President Tsai Ing-wen (蔡英文) yesterday pushed for improvement in indigenous people’s rights to align with global standards, and called on society to respect and learn more from indigenous peoples.
The president was speaking at the opening of this year’s Indigenous Rights Forum held to mark Indigenous Peoples’ Day.
Indigenous rights are deeply connected to the concept of human rights — from the ratification of the UN’s two covenants on human rights to the UN’s Declaration on the Rights of Indigenous Peoples and the Taiwanese government’s promulgation of the Indigenous Peoples Basic Act (原住民族基本法), Tsai said.
Photo: Tu Chien-jung, Taipei Times
“These steps to improve human rights also go toward endorsing and safeguarding the rights of indigenous peoples to their land, language, culture and their group identity,” Tsai told the forum, which was organized by the National Human Rights Commission and the Council of Indigenous Peoples.
She added that six years ago, the Presidential Office set up the Indigenous Historical Justice and Transitional Justice Committee, and two years ago, the Control Yuan launched the National Human Rights Commission to promote transitional justice for indigenous peoples.
Aside from implementing policies for indigenous peoples and protecting their rights, the government is working more to make them “more mainstream” in society, she said.
Resources and mechanisms are now in place to have government meetings hold simultaneous interpretations of indigenous languages, she said.
“The government supports indigenous peoples’ rights to promote their culture, and has established television and radio networks for indigenous peoples,” she said, adding that she has noticed that many young indigenous people are active on YouTube and Instagram, and many have podcasts.
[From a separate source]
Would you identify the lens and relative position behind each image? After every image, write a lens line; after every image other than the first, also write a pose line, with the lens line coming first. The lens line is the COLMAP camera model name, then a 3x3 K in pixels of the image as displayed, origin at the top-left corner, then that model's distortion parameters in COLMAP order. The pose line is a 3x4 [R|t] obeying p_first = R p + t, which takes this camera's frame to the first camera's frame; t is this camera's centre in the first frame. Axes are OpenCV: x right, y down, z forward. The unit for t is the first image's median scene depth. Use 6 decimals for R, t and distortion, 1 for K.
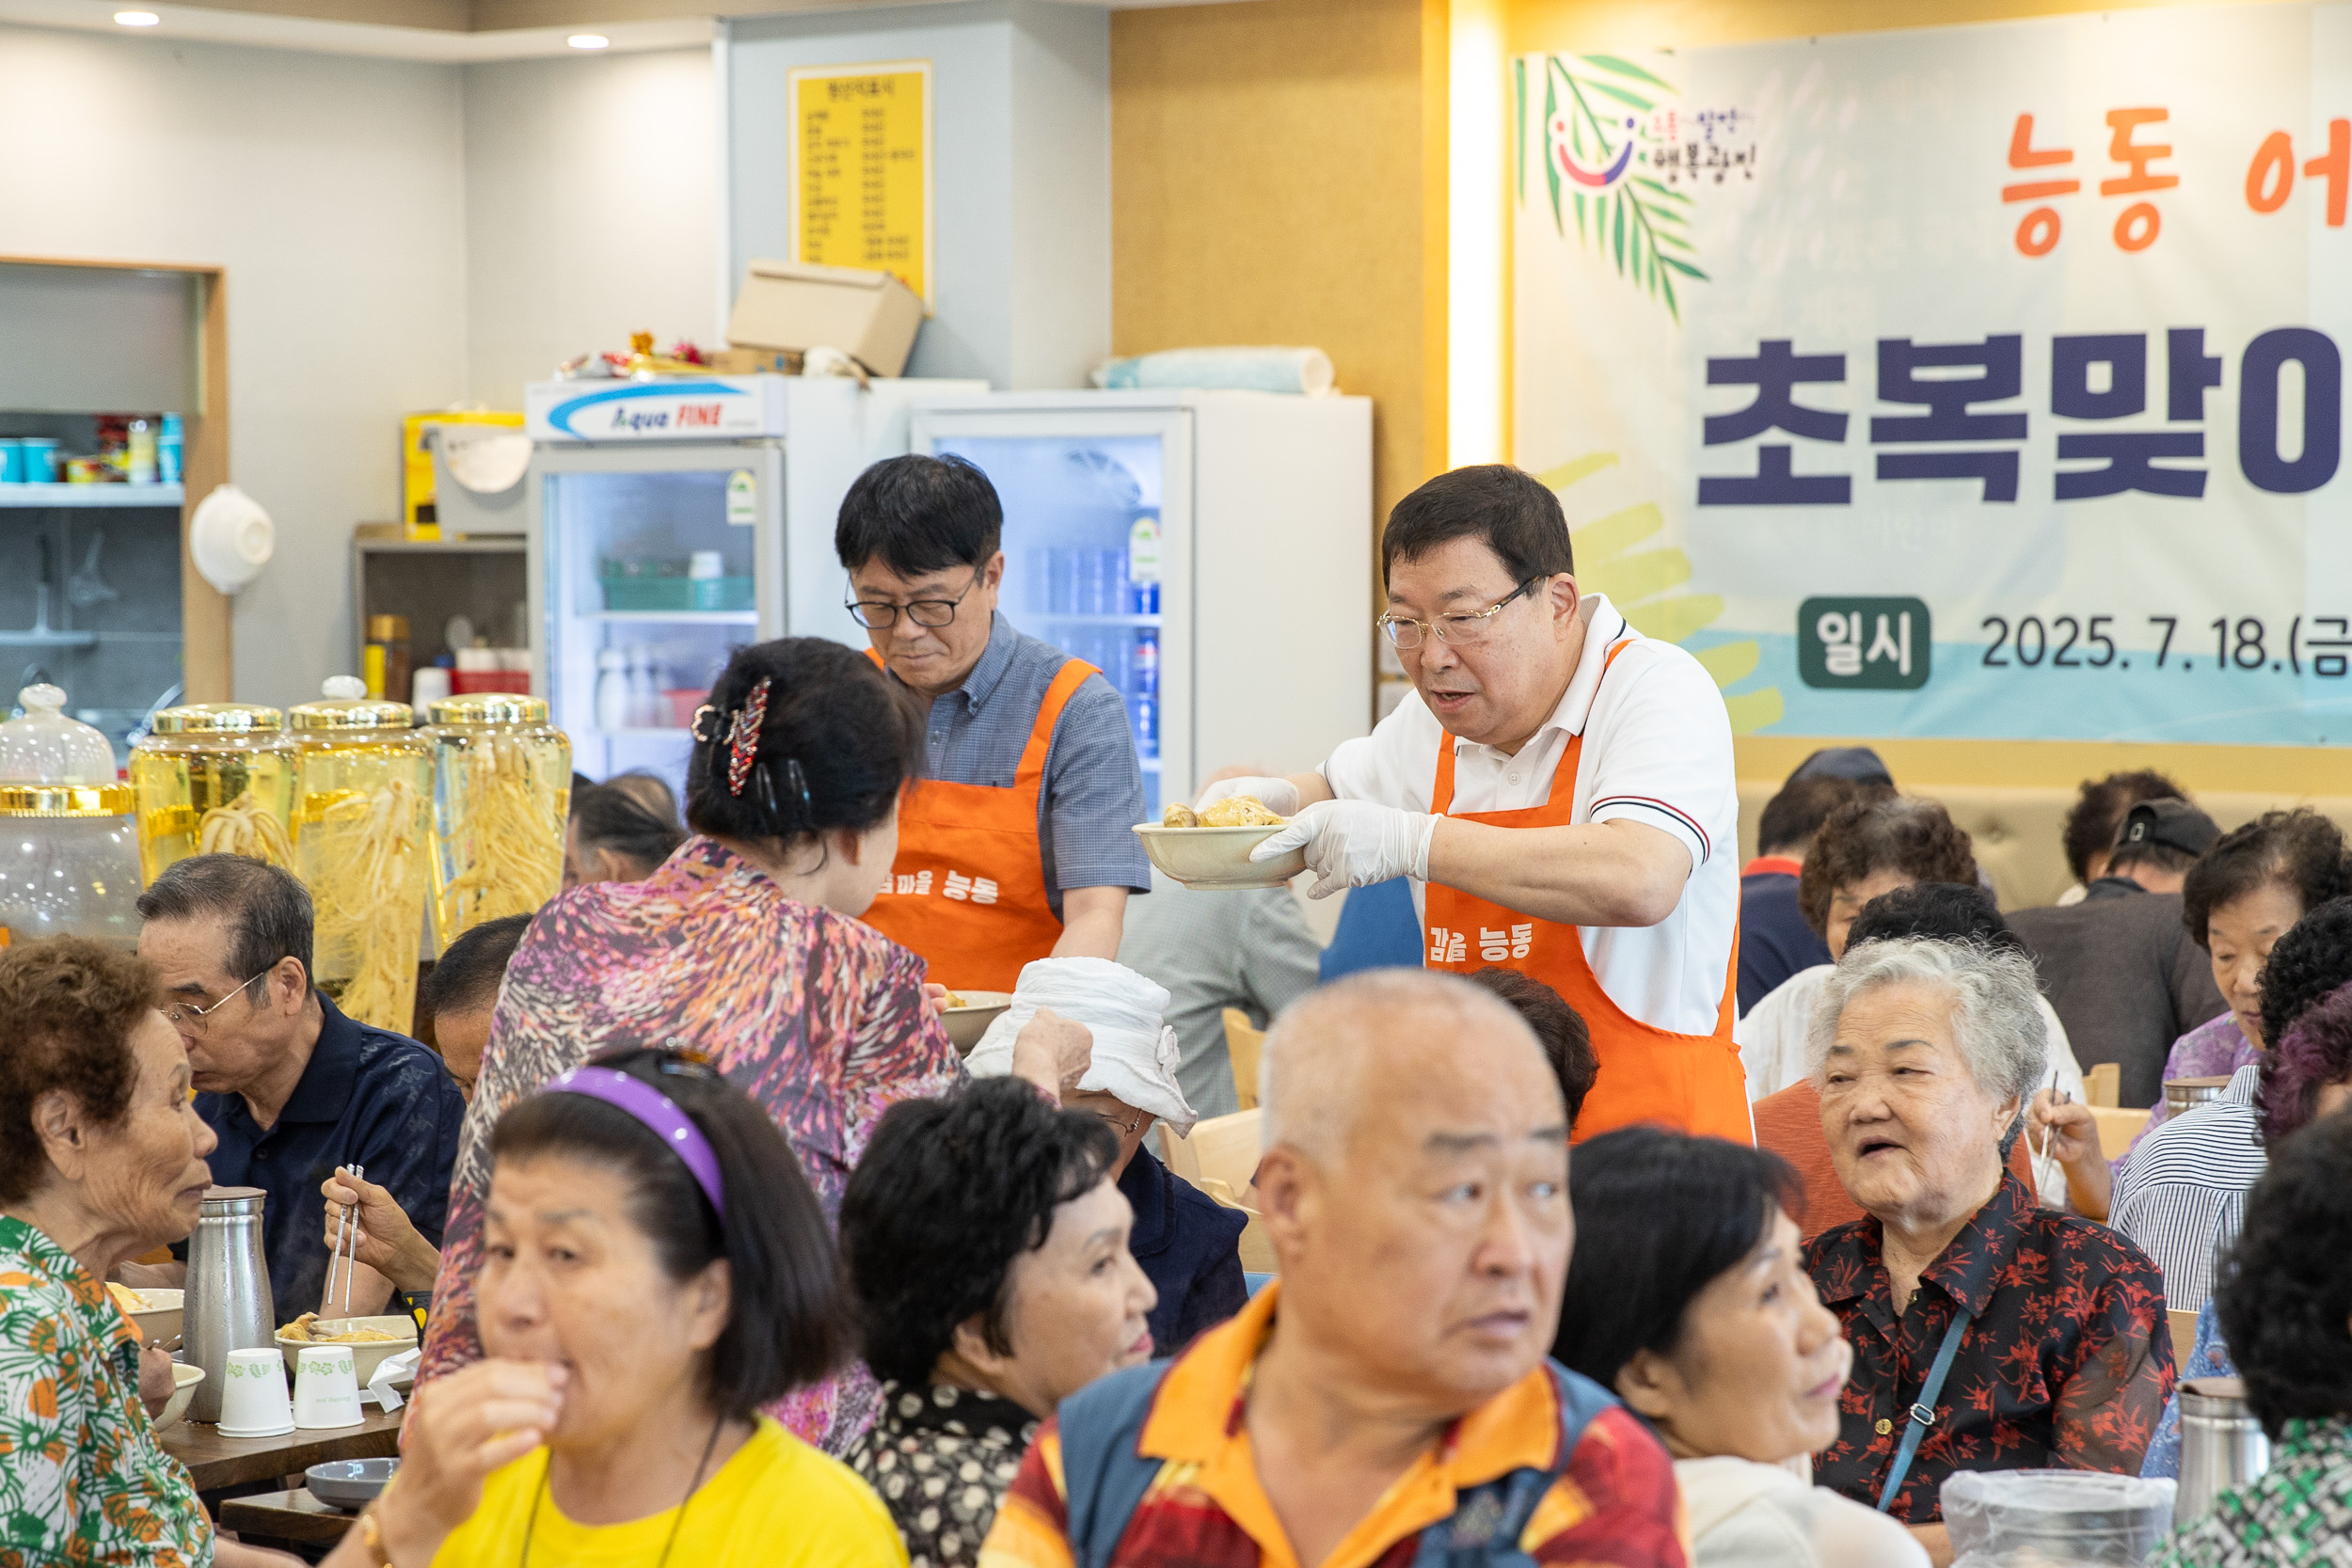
lens RADIAL K [[5641.9, 0, 1316.2], [0, 5641.9, 905.8], [0, 0, 1]] dist [0.101818, 0.579030]
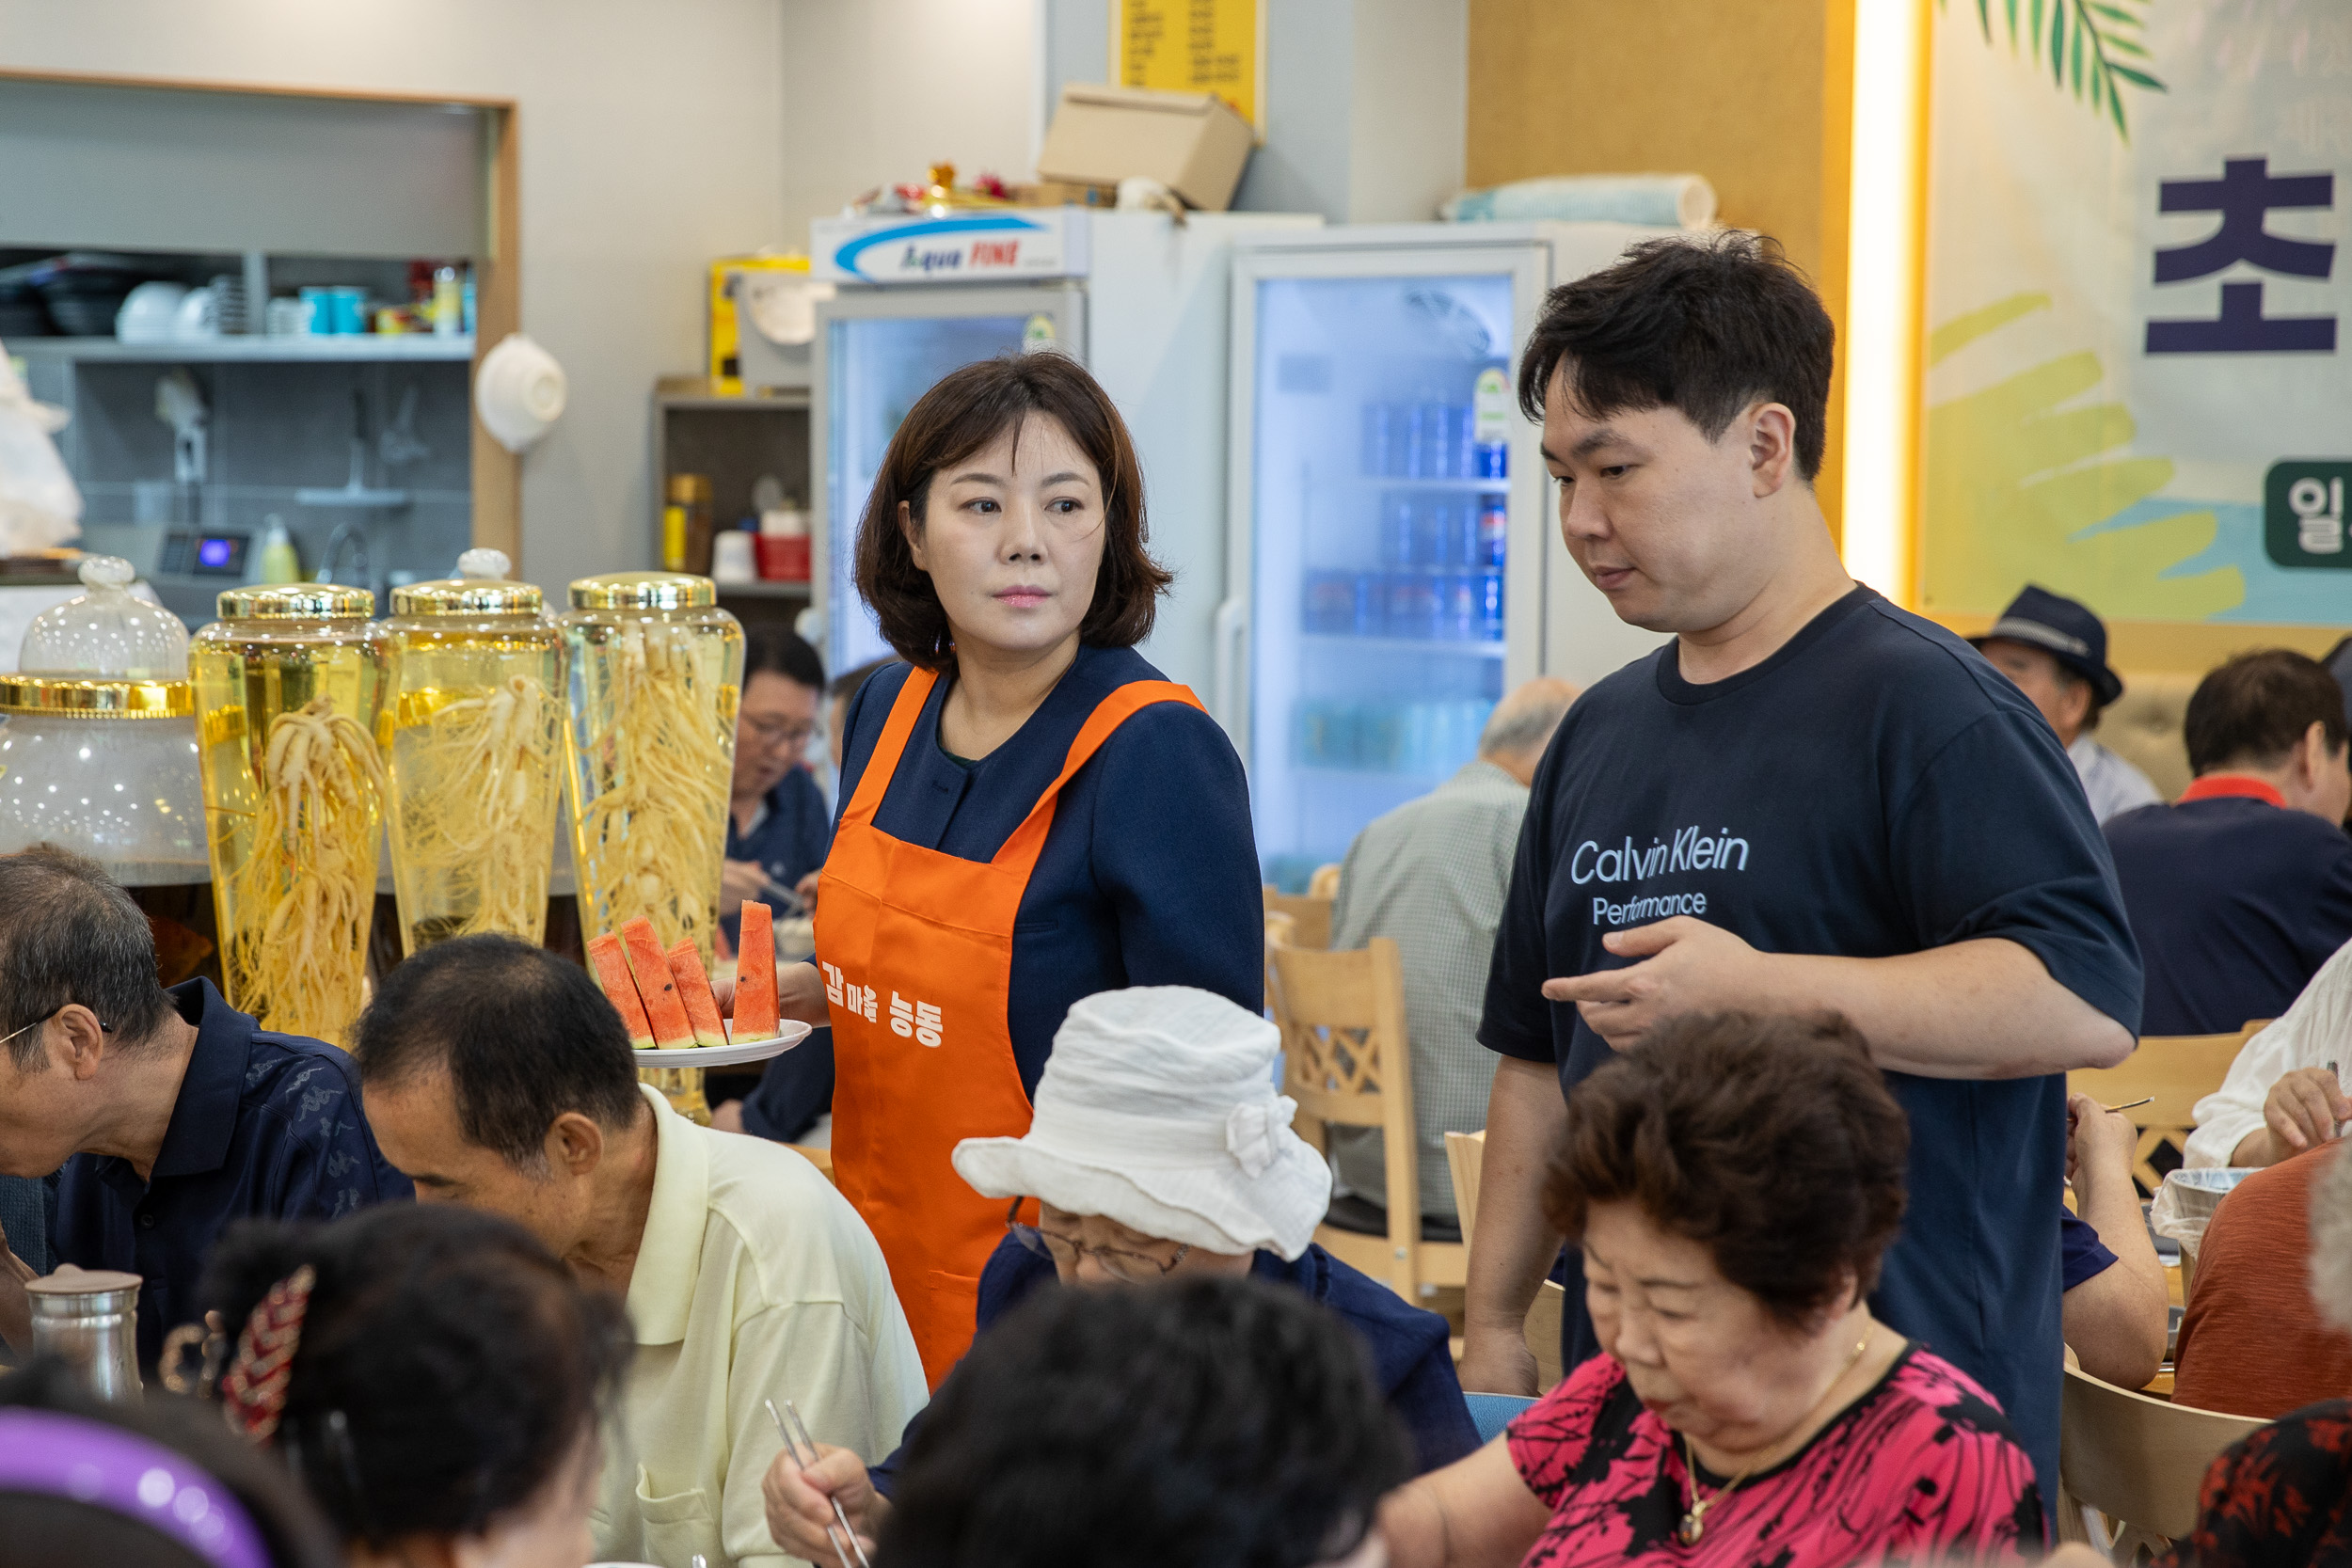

“We wish to see that each year’s August 1 is not just for indigenous peoples, but for all people in Taiwan to mark this day,” she said.
“Our society should pay respect to and to learn from indigenous peoples,” she said.
Separately, Australian Representative to Taiwan Jenny Bloomfield also marked the occasion with a video post on the Facebook page of the Australian Office in Taipei on Sunday.
“Australia and Taiwan have worked even closer together over recent years to strengthen exchanges between our indigenous peoples and communities,” she said in the video.
In a statement yesterday, she said that “indigenous cultures, languages, histories and traditions are a vital part of who we are — and they form a special bond between Australia and Taiwan.”
“Today, we are proud to join with you as you celebrate the history, culture and achievements of Taiwan’s Indigenous peoples. We will continue to work together to promote opportunities for Indigenous peoples everywhere; to ensure that the rights and traditions of Indigenous peoples are respected; and that all Indigenous peoples are full participants and beneficiaries of a free, open and fairer world,” it said.